Shawn Meehan's avatar

Bill, there are several important historical inaccuracies in your summary.

First, Congress did not approve the Constitution or the Convention's proposed ratification plan. After two days of contentious debate, Congress reached a compromise and unanimously agreed only to TRANSMIT the Convention's report to the states. Richard Henry Lee explained that "unanimously" referred only to transmitting the documents—not approving them. Even George Washington acknowledged that many readers would mistakenly believe Congress had endorsed the Constitution. That misunderstanding has persisted for over two centuries.

Second, Rhode Island did not support the Constitution in 1788. It refused to send delegates to Philadelphia, overwhelmingly rejected the Constitution by statewide referendum in March 1788 (2,708–237), and did not ratify until May 29, 1790.

Most importantly, the historical record demonstrates why the phrase "runaway convention" exists.

Of the twelve states that sent delegates to Philadelphia, ten expressly prescribed delegate commissions directing their delegates to report alterations that were to be agreed to by Congress and confirmed by the states.
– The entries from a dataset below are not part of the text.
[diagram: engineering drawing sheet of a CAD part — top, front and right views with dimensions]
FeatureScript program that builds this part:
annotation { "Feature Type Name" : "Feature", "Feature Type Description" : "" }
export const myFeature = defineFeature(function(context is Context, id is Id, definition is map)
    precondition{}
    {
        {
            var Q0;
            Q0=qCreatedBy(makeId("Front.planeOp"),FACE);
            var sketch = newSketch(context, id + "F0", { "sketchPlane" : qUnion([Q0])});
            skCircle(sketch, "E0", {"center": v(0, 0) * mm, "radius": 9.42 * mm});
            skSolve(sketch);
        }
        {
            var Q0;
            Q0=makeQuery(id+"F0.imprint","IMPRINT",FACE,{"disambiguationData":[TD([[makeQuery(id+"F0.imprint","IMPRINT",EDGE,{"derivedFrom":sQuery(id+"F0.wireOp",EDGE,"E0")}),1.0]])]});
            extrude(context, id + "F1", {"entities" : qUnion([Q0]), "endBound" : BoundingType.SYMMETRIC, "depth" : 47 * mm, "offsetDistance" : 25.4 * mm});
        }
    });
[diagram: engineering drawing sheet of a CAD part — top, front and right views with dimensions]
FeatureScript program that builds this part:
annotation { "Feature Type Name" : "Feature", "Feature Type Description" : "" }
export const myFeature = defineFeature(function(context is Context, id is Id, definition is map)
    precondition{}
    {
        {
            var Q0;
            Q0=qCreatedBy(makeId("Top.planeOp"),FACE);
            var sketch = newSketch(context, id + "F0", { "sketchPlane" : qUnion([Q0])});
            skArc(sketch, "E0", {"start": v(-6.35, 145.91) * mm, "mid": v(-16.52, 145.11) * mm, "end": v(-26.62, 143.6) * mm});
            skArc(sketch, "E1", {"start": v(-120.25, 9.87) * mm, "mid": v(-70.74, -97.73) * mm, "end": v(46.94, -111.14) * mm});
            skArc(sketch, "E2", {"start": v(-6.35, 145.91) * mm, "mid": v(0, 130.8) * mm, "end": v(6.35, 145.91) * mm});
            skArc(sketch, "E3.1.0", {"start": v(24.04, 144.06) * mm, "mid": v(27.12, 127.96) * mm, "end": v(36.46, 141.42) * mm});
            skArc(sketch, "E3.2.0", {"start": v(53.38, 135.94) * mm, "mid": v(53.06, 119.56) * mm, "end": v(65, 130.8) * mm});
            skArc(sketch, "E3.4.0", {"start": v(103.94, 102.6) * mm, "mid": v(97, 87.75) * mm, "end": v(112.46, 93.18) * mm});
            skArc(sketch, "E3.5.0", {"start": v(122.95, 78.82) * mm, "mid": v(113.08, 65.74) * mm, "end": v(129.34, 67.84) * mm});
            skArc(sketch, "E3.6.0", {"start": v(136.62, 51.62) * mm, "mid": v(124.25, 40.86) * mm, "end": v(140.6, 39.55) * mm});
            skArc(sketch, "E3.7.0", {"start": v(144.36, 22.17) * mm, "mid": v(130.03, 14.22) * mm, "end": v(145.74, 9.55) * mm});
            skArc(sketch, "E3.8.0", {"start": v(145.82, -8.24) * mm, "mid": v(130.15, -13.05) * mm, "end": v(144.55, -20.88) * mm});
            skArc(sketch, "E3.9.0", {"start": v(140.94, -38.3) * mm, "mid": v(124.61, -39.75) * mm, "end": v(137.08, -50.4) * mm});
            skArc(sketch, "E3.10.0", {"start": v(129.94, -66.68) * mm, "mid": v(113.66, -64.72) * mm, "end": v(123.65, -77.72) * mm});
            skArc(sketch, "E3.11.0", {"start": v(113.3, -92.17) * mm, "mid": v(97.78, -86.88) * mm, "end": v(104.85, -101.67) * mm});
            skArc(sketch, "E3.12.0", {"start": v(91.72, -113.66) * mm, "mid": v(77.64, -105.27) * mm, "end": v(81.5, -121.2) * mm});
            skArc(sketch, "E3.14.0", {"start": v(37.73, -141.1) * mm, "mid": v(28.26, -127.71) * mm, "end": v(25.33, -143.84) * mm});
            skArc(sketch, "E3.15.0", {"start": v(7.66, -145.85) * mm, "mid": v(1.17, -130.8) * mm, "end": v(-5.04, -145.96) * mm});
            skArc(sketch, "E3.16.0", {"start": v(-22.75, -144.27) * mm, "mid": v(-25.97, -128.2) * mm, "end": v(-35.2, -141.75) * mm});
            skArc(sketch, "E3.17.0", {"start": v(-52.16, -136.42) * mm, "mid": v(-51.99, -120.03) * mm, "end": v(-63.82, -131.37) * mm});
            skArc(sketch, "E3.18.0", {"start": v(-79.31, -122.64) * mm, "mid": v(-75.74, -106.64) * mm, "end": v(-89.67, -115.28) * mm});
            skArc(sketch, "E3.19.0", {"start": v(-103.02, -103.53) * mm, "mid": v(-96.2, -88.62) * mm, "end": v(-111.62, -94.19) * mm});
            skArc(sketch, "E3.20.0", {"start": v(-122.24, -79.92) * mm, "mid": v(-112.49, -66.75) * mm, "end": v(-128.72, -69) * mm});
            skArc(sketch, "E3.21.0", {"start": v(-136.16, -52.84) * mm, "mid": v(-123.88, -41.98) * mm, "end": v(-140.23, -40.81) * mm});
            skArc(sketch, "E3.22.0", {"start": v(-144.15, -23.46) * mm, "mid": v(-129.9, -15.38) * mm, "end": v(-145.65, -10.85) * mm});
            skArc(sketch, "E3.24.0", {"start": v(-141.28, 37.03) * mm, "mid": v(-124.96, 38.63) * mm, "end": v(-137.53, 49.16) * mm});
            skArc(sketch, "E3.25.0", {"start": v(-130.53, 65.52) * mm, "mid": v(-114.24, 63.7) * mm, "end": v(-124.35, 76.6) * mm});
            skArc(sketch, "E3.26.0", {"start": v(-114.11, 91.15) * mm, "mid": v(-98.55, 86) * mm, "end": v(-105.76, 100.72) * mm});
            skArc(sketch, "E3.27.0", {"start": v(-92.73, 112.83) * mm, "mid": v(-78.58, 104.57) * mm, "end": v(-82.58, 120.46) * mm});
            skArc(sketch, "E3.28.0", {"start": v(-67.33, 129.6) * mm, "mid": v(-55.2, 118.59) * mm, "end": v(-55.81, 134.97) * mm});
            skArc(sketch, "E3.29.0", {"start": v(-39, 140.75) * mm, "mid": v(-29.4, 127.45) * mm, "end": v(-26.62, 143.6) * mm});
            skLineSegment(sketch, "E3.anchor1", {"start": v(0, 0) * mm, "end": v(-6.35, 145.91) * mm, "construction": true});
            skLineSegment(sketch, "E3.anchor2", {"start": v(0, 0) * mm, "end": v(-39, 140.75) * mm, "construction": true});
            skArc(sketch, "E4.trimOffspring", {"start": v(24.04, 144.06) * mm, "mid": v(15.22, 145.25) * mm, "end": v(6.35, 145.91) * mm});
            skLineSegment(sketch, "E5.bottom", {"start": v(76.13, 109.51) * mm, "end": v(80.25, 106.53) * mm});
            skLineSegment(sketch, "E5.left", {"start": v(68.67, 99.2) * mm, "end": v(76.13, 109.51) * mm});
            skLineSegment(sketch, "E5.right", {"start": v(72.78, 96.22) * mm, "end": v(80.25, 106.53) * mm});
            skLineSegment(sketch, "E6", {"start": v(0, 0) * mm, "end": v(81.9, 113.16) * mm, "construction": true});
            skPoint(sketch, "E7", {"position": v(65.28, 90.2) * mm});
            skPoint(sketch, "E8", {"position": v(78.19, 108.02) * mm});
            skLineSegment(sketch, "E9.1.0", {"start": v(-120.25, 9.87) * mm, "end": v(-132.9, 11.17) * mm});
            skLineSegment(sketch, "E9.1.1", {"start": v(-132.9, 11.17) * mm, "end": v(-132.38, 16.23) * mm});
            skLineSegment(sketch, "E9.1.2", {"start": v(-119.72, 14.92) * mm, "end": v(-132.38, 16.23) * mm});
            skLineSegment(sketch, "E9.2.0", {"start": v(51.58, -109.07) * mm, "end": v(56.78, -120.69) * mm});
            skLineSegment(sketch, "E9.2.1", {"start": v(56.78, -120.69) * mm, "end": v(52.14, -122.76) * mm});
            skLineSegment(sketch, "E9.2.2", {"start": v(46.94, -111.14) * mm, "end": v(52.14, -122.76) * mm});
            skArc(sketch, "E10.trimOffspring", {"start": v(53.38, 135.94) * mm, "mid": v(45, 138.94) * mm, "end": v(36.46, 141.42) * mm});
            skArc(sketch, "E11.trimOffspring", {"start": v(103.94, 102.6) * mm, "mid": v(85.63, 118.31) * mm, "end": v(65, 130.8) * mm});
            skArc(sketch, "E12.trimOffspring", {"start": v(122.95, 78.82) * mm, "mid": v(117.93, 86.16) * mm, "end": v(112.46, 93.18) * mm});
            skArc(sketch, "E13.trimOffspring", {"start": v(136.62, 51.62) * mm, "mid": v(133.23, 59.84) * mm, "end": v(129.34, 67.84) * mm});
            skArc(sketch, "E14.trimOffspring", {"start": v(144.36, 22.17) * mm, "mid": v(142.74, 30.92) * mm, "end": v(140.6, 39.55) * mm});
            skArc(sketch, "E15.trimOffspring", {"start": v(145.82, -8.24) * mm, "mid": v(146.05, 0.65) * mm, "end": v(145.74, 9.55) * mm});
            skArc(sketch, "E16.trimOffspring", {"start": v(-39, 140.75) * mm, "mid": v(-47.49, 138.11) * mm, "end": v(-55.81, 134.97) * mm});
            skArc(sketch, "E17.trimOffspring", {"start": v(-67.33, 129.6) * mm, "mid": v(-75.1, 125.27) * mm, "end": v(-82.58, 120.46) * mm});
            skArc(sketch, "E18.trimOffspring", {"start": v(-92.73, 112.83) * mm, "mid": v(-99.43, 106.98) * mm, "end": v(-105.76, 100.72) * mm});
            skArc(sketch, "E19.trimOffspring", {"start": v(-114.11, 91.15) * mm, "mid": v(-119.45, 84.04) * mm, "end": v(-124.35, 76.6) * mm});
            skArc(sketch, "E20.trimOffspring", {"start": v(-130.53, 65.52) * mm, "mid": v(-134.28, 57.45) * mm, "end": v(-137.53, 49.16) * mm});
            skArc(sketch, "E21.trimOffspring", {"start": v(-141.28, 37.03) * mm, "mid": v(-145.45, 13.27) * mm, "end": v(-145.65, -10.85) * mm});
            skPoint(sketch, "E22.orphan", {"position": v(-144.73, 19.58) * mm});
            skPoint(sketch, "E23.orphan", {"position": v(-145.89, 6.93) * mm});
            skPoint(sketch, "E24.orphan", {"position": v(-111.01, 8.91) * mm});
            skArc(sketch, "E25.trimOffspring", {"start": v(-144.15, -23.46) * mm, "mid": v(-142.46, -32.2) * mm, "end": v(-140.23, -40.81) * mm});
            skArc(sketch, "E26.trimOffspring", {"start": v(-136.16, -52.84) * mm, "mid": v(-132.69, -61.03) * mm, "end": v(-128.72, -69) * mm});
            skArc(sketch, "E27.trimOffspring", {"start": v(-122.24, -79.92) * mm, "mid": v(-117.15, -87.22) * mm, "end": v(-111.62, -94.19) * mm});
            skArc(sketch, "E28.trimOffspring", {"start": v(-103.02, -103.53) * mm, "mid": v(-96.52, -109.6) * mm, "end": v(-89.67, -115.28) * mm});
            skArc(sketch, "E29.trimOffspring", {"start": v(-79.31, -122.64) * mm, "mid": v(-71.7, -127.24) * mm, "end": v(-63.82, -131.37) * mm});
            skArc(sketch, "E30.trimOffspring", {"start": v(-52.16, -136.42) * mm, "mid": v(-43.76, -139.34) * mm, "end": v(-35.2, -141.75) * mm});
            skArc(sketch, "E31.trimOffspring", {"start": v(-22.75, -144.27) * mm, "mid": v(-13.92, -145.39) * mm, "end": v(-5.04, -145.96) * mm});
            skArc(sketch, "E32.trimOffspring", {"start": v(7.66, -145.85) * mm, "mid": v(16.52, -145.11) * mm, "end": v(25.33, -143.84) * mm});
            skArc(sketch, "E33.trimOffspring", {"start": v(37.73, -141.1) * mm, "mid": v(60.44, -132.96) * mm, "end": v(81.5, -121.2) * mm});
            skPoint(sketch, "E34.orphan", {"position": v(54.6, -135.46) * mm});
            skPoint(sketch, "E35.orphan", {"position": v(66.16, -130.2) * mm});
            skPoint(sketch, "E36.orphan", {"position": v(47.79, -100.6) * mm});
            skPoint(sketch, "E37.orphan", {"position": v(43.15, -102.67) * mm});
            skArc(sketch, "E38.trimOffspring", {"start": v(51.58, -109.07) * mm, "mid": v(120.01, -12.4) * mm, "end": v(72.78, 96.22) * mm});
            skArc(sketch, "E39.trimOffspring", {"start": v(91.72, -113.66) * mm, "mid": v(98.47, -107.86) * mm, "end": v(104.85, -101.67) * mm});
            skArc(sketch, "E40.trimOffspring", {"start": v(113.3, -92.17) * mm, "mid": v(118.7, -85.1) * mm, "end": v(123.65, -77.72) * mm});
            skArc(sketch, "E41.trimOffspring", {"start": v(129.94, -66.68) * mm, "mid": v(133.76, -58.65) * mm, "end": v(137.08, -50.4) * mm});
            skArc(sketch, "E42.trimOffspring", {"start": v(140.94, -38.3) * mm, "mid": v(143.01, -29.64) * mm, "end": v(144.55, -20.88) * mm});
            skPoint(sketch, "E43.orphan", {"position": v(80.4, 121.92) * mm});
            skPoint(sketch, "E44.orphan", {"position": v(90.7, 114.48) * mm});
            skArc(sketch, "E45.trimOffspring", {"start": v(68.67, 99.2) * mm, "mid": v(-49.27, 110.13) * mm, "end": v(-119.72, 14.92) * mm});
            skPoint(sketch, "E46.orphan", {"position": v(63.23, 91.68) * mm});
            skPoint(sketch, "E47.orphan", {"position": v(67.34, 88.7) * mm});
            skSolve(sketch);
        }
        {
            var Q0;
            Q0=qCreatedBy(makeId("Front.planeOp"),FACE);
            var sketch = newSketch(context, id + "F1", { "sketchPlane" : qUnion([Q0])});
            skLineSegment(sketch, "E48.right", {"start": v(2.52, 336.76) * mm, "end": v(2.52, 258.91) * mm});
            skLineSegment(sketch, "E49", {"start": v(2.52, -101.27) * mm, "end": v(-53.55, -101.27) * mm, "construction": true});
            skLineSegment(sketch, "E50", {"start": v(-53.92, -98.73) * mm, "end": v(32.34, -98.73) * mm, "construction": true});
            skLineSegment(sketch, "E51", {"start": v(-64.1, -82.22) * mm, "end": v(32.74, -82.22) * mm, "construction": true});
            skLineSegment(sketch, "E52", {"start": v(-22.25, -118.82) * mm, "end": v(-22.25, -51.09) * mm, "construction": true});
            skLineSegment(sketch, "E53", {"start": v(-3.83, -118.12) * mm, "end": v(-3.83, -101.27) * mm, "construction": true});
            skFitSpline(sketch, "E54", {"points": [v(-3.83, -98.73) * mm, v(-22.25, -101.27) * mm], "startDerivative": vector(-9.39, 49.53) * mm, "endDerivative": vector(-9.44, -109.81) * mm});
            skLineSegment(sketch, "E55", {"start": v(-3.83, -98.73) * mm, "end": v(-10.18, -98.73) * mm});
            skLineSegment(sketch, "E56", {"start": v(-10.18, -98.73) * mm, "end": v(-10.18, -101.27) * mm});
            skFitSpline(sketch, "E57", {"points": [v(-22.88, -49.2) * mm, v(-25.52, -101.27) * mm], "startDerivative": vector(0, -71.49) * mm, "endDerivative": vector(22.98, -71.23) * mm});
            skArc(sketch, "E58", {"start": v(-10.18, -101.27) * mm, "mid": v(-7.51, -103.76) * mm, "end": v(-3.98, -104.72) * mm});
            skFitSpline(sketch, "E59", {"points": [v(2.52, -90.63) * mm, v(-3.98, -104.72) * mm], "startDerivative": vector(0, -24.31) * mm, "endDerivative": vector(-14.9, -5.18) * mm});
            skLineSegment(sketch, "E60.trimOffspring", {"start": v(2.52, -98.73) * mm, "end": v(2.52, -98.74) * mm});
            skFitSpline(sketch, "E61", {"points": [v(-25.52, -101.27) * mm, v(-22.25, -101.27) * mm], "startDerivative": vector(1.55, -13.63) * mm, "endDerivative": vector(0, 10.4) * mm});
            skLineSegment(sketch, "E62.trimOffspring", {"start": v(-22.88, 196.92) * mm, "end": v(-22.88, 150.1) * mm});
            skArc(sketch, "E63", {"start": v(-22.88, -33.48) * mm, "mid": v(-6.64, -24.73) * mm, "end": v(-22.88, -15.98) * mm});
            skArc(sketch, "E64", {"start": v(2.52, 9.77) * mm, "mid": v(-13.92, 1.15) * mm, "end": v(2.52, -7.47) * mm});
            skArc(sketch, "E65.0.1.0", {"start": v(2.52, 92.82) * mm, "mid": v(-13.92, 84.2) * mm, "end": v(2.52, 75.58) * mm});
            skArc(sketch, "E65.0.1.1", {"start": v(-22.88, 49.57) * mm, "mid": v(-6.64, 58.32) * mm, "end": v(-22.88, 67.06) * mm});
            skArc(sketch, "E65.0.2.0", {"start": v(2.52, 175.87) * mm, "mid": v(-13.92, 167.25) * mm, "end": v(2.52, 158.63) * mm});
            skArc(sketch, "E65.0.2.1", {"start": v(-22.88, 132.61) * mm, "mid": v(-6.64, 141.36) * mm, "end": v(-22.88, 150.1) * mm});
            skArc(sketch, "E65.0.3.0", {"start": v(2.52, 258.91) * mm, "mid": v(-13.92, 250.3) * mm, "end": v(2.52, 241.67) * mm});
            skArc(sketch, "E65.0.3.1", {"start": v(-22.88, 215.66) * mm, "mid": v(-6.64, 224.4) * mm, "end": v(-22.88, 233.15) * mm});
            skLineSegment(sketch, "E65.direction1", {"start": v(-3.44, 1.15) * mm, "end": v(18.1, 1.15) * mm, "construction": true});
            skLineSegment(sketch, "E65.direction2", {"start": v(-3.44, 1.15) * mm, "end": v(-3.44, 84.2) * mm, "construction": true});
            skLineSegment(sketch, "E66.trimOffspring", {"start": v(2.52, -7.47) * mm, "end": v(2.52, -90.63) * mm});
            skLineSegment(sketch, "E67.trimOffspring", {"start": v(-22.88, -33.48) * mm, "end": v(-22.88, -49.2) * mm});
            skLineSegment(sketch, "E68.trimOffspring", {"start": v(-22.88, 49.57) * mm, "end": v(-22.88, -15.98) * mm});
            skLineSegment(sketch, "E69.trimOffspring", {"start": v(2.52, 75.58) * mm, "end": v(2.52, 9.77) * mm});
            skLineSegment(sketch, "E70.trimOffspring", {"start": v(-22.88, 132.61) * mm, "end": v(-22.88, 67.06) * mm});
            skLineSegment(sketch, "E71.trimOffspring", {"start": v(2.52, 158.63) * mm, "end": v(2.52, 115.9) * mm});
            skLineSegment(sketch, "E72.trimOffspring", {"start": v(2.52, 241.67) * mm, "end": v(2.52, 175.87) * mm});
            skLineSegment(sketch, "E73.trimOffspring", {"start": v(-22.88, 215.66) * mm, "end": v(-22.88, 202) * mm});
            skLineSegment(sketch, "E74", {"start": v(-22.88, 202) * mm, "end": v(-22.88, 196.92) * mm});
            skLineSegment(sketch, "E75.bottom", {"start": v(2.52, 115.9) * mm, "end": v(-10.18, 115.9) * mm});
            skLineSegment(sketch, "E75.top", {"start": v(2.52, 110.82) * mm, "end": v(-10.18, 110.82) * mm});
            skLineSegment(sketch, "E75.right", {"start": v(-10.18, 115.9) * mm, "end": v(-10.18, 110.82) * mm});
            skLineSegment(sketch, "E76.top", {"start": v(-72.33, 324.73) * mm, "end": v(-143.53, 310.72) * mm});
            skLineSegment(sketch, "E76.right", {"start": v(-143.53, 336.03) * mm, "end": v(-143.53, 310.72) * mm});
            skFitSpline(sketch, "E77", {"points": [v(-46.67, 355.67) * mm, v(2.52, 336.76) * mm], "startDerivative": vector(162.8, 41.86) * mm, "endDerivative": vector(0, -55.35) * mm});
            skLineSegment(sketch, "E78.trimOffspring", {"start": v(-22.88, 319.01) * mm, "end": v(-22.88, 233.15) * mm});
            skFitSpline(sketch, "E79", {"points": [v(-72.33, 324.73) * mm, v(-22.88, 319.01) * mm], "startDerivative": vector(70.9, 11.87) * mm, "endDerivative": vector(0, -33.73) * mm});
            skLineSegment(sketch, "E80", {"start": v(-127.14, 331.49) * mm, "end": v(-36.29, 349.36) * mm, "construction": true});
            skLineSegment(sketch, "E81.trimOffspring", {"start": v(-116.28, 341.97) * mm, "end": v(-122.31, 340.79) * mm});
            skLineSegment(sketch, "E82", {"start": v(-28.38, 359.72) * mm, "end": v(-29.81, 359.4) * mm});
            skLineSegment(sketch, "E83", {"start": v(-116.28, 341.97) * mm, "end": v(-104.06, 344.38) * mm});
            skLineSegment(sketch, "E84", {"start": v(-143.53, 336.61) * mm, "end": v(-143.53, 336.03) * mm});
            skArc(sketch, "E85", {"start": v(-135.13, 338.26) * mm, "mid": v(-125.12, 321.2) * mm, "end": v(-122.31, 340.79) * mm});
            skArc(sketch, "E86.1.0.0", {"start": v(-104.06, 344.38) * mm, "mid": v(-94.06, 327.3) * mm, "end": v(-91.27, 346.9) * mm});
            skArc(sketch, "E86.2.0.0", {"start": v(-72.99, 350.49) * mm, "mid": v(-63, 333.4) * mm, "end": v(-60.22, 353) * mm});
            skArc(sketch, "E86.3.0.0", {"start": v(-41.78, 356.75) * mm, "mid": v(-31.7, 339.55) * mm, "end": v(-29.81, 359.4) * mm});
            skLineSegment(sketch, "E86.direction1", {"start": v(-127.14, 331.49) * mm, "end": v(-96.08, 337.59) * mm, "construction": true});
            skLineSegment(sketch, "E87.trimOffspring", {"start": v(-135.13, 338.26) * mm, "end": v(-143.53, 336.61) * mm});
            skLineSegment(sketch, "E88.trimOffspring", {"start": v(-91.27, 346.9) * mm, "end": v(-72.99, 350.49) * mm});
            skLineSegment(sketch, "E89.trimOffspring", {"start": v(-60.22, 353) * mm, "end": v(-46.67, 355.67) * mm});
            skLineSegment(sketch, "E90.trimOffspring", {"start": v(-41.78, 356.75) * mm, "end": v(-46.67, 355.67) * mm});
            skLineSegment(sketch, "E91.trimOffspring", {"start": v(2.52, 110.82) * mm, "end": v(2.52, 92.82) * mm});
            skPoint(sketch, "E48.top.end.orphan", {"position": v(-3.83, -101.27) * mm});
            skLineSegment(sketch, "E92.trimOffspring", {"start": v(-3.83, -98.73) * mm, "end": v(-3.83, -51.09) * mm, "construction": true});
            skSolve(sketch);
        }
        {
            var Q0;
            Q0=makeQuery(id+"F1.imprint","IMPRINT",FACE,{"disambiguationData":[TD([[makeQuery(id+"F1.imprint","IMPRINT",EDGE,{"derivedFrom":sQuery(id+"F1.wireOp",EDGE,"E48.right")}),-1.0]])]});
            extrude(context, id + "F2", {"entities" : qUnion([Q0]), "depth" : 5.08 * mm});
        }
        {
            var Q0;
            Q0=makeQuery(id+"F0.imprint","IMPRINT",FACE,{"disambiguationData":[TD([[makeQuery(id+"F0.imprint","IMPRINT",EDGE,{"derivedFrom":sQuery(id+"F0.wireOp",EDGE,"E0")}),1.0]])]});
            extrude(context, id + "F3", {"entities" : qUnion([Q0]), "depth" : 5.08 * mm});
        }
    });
The February 21, 1787 congressional resolution contained substantially the same direction. Yet the Convention instead proposed Article VII, establishing an entirely different ratification process requiring conventions in only nine states.

Those delegate commissions were not casual suggestions. They were legal commissions issued by sovereign states. Madison did not deny that the Convention departed from them. In Federalist No. 40, he defended doing so by arguing that the delegates' powers were "merely advisory and recommendatory."

That is precisely why many constitutional scholars and historians describe Philadelphia as a runaway convention. Whether one believes the outcome benefited America is a separate question. But the documentary record shows that many of the delegates acted beyond the written authority prescribed by their appointing states.

The historical documents—not modern talking points—should guide this discussion.

Sources: The Documentary History of the Ratification of the Constitution (Kaminski et al.); Pauline Maier, Ratification; Federalist No. 40; February 21, 1787 Resolution of Congress; September 28, 1787 Resolution of Congress; Rhode Island ratification records and referendum.

Bill Guiffredo's avatar

What is accurate is that the Congress approved the procedure, and Rhode Island also approved the resolution 3/1/1788.

From the Journal of Public Law and Policy, volume 40, April 2017,

by Michael Farris.

"Specifically referencing the accompanying resolutions (“Ratification

and Transition”), Congress limited its approval to the

process itself, rather than the Constitution on its substance.

(Journals of Congress September 28, 1787

The editors of the encyclopedic Documentary History of the

Ratification of the Constitution summarize the approach taken

by Congress thusly:

On 28 September Congress reached a compromise. It resolved

“unanimously” that the Constitution and the resolutions

and the letter of the Convention be sent to the states

with only a suggestion that the states call conventions to

consider the Constitution. This compromise followed the

recommendation of the Convention.

Congress only approved the new process and sent the matter to

the state legislatures with recommendation that they do the same."

I expect you to discredit Michael Farris, as you have done to Ken Whaley, and I can now say I've communicated with the person who ill advised the JBS on the truth surrounding the 1787 convention. Since I see you as inveterate, there is no point in responding to my post.